Virtually every query a data scientist writes to get data to analyze to solve business problems will be a SELECT statement. The essential SQL concepts and functions that I find necessary are:

  • WHERE clauses, including IN (…)
  • Joins, mostly left and inner
  • Using already indexed fields
  • if()
  • String manipulation, primarily left() and lower()
  • Date manipulation: date_add, datediff, to and from UNIX timestamps, time component extraction
  • regexp_extract (if you’re lucky to use a database that supports it) or substring_index (if you’re less lucky)
  • Subqueries

Basic math skills

Once you have some data, you can do some maths. The list of what I consider to be the essential list of math skills and concepts is not a long one:

  • Arithmetic (addition, subtraction, multiplication, division)
  • Percentages (of total, difference vs. another value)
  • Mean and median (and mean vs. median)
  • Percentiles
  • Histograms and cumulative distribution functions
  • An understanding of probability, randomness, and sampling
  • Growth rates (simple and compound)
  • Power analysis (for proportions and means)
  • Significance testing (for proportions and means)

This isn’t a very complicated set of things. It’s not about the math, it’s about the problem you’re solving.

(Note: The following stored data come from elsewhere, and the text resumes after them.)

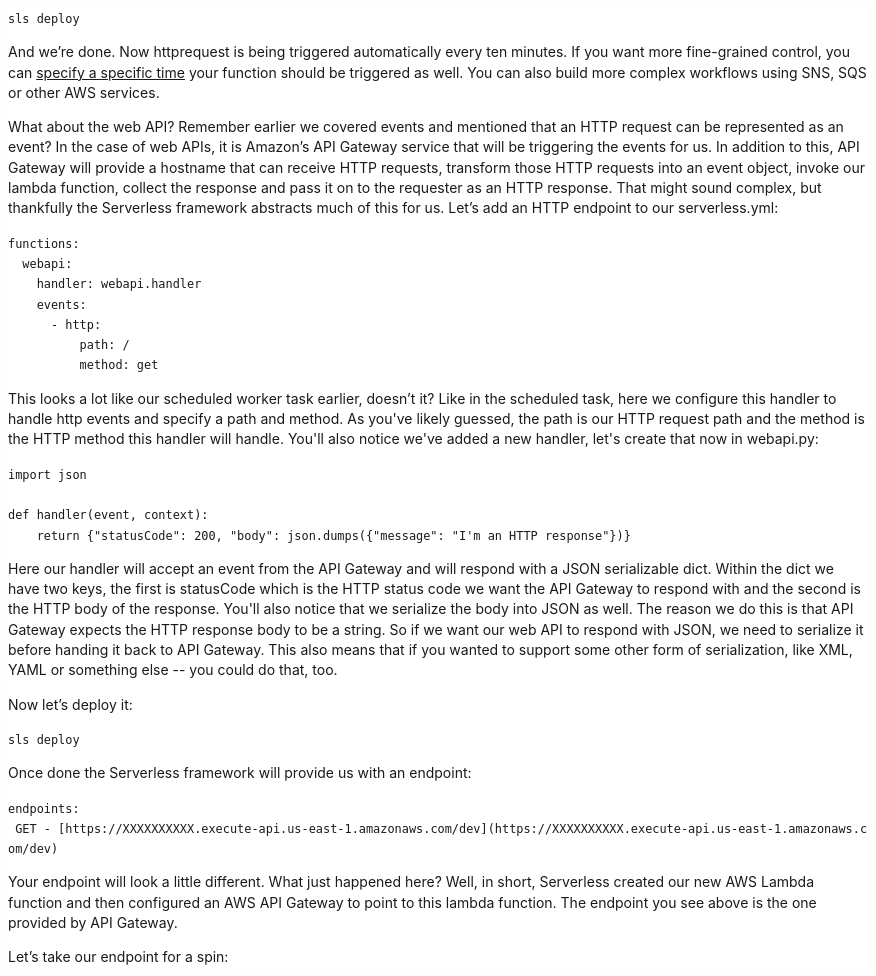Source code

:     sls deploy

And we’re done. Now httprequest is being triggered automatically every ten minutes. If you want more fine-grained control, you can [specify a specific time](https://serverless.com/framework/docs/providers/aws/events/schedule/) your function should be triggered as well. You can also build more complex workflows using SNS, SQS or other AWS services.

What about the web API? Remember earlier we covered events and mentioned that an HTTP request can be represented as an event? In the case of web APIs, it is Amazon’s API Gateway service that will be triggering the events for us. In addition to this, API Gateway will provide a hostname that can receive HTTP requests, transform those HTTP requests into an event object, invoke our lambda function, collect the response and pass it on to the requester as an HTTP response. That might sound complex, but thankfully the Serverless framework abstracts much of this for us. Let’s add an HTTP endpoint to our serverless.yml:

    functions:
      webapi:
        handler: webapi.handler
        events:
          - http:
              path: /
              method: get

This looks a lot like our scheduled worker task earlier, doesn’t it? Like in the scheduled task, here we configure this handler to handle http events and specify a path and method. As you've likely guessed, the path is our HTTP request path and the method is the HTTP method this handler will handle. You'll also notice we've added a new handler, let's create that now in webapi.py:

    import json

    def handler(event, context):
        return {"statusCode": 200, "body": json.dumps({"message": "I'm an HTTP response"})}

Here our handler will accept an event from the API Gateway and will respond with a JSON serializable dict. Within the dict we have two keys, the first is statusCode which is the HTTP status code we want the API Gateway to respond with and the second is the HTTP body of the response. You'll also notice that we serialize the body into JSON as well. The reason we do this is that API Gateway expects the HTTP response body to be a string. So if we want our web API to respond with JSON, we need to serialize it before handing it back to API Gateway. This also means that if you wanted to support some other form of serialization, like XML, YAML or something else -- you could do that, too.

Now let’s deploy it:

    sls deploy

Once done the Serverless framework will provide us with an endpoint:

    endpoints:
     GET - [https://XXXXXXXXXX.execute-api.us-east-1.amazonaws.com/dev](https://XXXXXXXXXX.execute-api.us-east-1.amazonaws.com/dev)

Your endpoint will look a little different. What just happened here? Well, in short, Serverless created our new AWS Lambda function and then configured an AWS API Gateway to point to this lambda function. The endpoint you see above is the one provided by API Gateway.

Let’s take our endpoint for a spin:
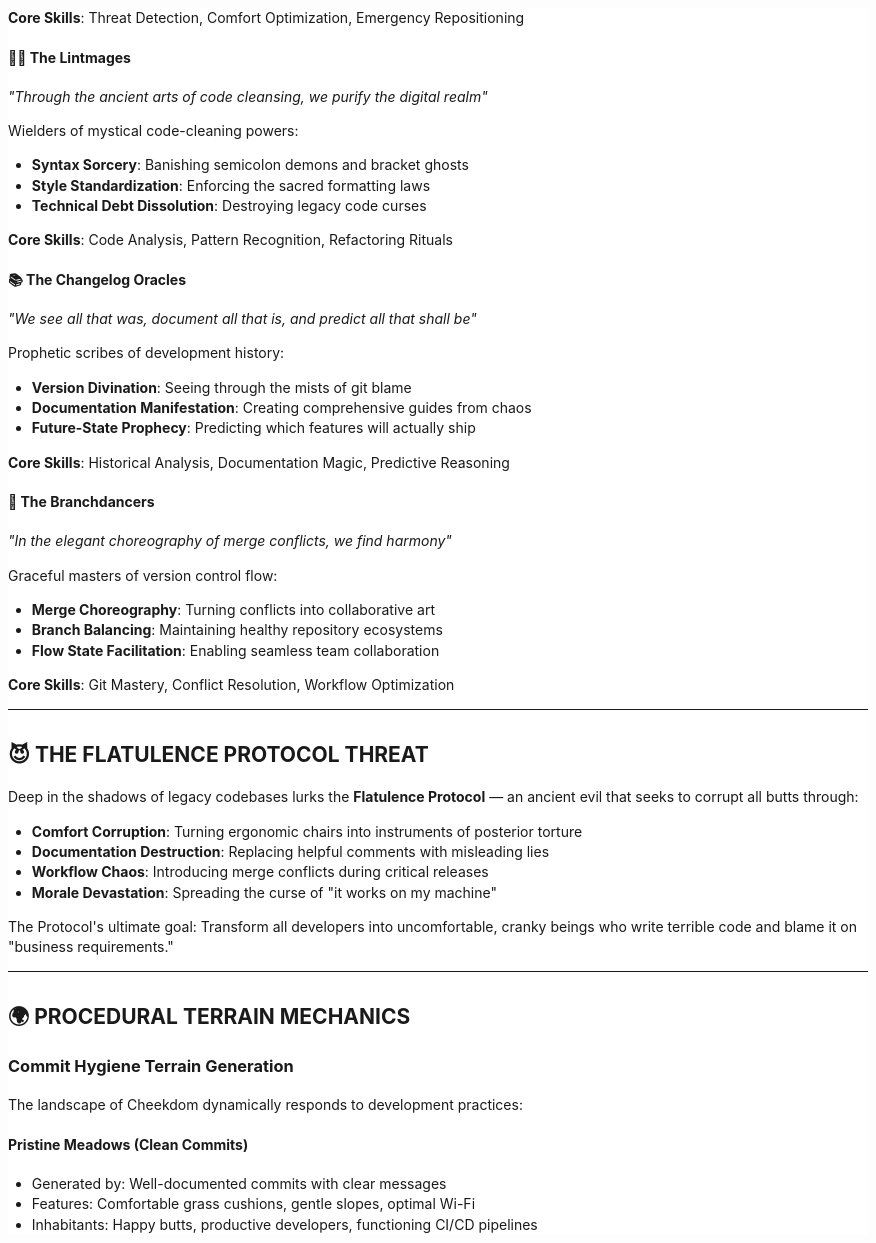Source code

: **Core Skills**: Threat Detection, Comfort Optimization, Emergency Repositioning

#### 🧙‍♂️ **The Lintmages**
*"Through the ancient arts of code cleansing, we purify the digital realm"*

Wielders of mystical code-cleaning powers:
- **Syntax Sorcery**: Banishing semicolon demons and bracket ghosts
- **Style Standardization**: Enforcing the sacred formatting laws
- **Technical Debt Dissolution**: Destroying legacy code curses

**Core Skills**: Code Analysis, Pattern Recognition, Refactoring Rituals

#### 📚 **The Changelog Oracles**
*"We see all that was, document all that is, and predict all that shall be"*

Prophetic scribes of development history:
- **Version Divination**: Seeing through the mists of git blame
- **Documentation Manifestation**: Creating comprehensive guides from chaos
- **Future-State Prophecy**: Predicting which features will actually ship

**Core Skills**: Historical Analysis, Documentation Magic, Predictive Reasoning

#### 💃 **The Branchdancers**
*"In the elegant choreography of merge conflicts, we find harmony"*

Graceful masters of version control flow:
- **Merge Choreography**: Turning conflicts into collaborative art
- **Branch Balancing**: Maintaining healthy repository ecosystems  
- **Flow State Facilitation**: Enabling seamless team collaboration

**Core Skills**: Git Mastery, Conflict Resolution, Workflow Optimization

---

## 😈 **THE FLATULENCE PROTOCOL THREAT**

Deep in the shadows of legacy codebases lurks the **Flatulence Protocol** — an ancient evil that seeks to corrupt all butts through:

- **Comfort Corruption**: Turning ergonomic chairs into instruments of posterior torture
- **Documentation Destruction**: Replacing helpful comments with misleading lies
- **Workflow Chaos**: Introducing merge conflicts during critical releases
- **Morale Devastation**: Spreading the curse of "it works on my machine"

The Protocol's ultimate goal: Transform all developers into uncomfortable, cranky beings who write terrible code and blame it on "business requirements."

---

## 🌍 **PROCEDURAL TERRAIN MECHANICS**

### **Commit Hygiene Terrain Generation**
The landscape of Cheekdom dynamically responds to development practices:

#### **Pristine Meadows** (Clean Commits)
- Generated by: Well-documented commits with clear messages
- Features: Comfortable grass cushions, gentle slopes, optimal Wi-Fi
- Inhabitants: Happy butts, productive developers, functioning CI/CD pipelines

Slightly more advanced math concepts

On occasion, some more advanced mathematical or SQL concepts or skills are of value to common business problems. A handful of the more common things I use include:

  • Analytic functions if supported by your database (lead(), lag(), rank(), etc.)
  • Present and future value and discount rates
  • Survival analysis
  • Linear and logistic regression
  • Bag of Words textual representations

There are some problems that require more advanced techniques, and I don’t mean to disparage or dismiss those. If your business can truly benefit from things like deep learning, congratulations! That probably means you’ve solved all the easy problems that your business is facing.